The reconstructed Virginia on the Kennebec River in Bath, ME, sitting about seven miles north of her namesake’s origin in Phippsburg in 1608. It was the first English ship built in the Americas. Behind me and over the bridge at BIW, today sit two Navy Destroyers in mid-build.
Two things come to mind, one much lighter than the other, but not unrelated.

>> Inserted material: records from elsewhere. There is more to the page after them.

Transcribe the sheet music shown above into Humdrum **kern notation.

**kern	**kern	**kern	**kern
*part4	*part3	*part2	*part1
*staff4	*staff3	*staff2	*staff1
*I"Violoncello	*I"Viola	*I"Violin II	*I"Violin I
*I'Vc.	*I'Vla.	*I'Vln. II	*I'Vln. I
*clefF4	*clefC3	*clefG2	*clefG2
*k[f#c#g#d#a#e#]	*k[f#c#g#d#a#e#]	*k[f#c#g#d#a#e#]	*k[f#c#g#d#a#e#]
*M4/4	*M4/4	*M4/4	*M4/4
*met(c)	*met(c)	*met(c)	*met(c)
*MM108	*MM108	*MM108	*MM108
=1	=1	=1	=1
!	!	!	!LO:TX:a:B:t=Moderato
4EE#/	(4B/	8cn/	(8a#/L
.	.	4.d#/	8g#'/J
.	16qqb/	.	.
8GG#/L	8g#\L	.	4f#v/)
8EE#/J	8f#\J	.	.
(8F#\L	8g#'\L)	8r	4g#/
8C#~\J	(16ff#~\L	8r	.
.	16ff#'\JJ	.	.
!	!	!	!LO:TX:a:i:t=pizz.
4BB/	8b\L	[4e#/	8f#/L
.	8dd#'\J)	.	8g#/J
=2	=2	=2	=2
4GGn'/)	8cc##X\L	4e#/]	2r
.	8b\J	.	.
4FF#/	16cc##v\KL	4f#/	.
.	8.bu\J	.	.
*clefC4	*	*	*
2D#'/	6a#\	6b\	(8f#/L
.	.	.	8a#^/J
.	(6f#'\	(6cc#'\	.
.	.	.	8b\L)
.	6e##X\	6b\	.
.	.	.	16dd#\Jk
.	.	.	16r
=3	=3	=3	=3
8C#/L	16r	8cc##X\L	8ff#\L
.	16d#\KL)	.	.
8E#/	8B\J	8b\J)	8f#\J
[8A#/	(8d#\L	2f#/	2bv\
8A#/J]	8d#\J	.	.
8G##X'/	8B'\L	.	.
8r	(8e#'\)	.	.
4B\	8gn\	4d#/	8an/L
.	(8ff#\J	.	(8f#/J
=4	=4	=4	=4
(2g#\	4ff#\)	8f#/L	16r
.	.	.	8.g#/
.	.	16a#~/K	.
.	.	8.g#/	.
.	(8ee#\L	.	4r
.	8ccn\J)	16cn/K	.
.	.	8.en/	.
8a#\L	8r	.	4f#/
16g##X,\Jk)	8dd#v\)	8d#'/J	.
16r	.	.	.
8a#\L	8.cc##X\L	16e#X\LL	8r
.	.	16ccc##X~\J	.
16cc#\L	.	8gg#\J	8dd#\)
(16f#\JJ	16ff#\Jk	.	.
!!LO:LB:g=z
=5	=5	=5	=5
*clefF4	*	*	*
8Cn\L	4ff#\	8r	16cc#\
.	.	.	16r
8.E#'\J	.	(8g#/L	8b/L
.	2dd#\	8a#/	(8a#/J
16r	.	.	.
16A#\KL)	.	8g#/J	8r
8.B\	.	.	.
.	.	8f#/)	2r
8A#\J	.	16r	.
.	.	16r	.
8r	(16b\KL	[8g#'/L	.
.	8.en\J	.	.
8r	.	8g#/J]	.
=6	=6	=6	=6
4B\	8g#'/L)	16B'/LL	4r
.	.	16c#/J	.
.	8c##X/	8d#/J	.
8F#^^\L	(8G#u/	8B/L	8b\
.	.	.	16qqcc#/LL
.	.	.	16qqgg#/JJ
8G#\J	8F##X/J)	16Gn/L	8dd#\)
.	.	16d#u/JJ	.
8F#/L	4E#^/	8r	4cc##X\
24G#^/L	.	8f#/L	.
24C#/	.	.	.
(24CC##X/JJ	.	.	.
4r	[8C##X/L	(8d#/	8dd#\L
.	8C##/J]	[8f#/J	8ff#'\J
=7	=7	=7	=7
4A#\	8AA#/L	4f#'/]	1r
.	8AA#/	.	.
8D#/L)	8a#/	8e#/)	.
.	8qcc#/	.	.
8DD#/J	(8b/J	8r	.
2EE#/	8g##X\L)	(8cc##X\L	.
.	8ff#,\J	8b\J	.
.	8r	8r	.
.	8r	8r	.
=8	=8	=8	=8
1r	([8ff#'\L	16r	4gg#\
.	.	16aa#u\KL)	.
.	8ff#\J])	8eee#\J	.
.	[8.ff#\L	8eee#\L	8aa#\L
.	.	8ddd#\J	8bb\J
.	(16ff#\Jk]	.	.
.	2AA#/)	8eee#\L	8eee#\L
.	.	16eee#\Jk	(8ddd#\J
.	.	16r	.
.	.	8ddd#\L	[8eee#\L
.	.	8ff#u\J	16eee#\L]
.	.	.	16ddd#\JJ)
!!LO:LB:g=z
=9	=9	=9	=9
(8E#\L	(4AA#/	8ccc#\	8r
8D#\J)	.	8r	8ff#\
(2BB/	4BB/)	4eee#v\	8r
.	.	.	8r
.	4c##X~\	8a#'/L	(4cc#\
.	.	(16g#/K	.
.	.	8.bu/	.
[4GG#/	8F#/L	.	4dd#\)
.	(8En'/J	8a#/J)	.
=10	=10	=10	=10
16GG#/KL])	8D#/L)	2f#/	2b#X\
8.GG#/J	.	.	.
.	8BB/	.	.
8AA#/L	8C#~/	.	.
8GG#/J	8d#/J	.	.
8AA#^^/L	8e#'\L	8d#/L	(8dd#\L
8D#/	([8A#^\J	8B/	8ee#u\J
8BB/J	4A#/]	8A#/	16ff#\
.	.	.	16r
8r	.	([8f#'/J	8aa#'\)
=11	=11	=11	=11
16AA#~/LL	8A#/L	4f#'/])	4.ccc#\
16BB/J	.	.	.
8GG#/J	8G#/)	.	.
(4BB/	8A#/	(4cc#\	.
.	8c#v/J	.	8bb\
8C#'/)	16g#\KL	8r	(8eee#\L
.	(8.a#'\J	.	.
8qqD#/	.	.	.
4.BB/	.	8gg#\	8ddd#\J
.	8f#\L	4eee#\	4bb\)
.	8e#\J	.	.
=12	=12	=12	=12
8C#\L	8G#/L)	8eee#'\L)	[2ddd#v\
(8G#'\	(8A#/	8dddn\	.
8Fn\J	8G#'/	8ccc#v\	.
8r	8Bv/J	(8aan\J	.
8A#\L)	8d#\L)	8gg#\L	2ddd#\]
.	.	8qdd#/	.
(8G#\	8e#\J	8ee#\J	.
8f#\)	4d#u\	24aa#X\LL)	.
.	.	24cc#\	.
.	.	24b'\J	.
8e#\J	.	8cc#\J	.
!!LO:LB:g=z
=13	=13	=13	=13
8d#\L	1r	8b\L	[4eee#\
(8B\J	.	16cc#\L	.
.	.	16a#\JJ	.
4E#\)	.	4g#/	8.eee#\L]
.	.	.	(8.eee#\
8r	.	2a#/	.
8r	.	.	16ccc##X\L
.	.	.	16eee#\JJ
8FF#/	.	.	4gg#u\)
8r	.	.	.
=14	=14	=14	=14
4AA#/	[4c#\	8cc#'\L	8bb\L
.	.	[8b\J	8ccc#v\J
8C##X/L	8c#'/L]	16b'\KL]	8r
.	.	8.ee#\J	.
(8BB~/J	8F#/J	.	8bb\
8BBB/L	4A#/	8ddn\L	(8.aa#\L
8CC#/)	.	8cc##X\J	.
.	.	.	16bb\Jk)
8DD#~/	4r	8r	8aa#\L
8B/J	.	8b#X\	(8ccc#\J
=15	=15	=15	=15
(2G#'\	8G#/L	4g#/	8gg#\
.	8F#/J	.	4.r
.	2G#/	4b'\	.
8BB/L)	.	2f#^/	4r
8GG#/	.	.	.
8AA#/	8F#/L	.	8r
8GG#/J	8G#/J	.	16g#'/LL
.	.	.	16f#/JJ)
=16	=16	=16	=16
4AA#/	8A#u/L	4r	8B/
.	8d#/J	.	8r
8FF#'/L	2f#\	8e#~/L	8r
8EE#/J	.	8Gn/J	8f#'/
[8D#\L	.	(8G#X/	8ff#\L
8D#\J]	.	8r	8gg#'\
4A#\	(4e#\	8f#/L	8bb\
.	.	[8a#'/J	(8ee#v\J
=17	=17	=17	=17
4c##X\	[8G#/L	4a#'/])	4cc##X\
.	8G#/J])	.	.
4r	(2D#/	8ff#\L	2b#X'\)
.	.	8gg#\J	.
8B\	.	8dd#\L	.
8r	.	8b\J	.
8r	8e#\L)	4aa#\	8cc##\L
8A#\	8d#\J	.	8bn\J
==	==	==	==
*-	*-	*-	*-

First the light one. Whenever I’ve seen this ship, usually while driving over the Sagadahoc Bridge, I think of Sam Bush’s “Same Ol’ River”:
I wish that I could be a Pirate
I’d sail the ocean blue
Way before the big liners
Started sailing them too
I’d bury most of my treasures
So I would leave a big hole
And the only real sense of pleasure that I’d get
Is that I’d sail free in my soul
The second thing is a “paragraph” from W. G. Sebald’s The Rings of Saturn. (If you’ve read Sebald, you understand the scare quotes 🙂.) Sebald is sitting in the English town of Southwold and reflecting on the history of naval warefare. It’s a haunting reflection. I put most of the paragraph up on the other blog, but here’s the clinching line:
The agony that was endured and the enormity of the havoc wrought defeat our powers of comprehension, just as we cannot conceive the vastness of the effort that must have been required — from felling and preparing the timber, mining and smelting the ore, and forging the iron, to weaving and sewing the sailcloth — to build and equip vessels that were almost all predestined for destruction. For a brief time only these curious creatures sailed the seas, moved by the winds that circle the earth, bearing names such as Stavoren, Resolution, Victory, Groot Hollandia and Olyfan, and then they were gone.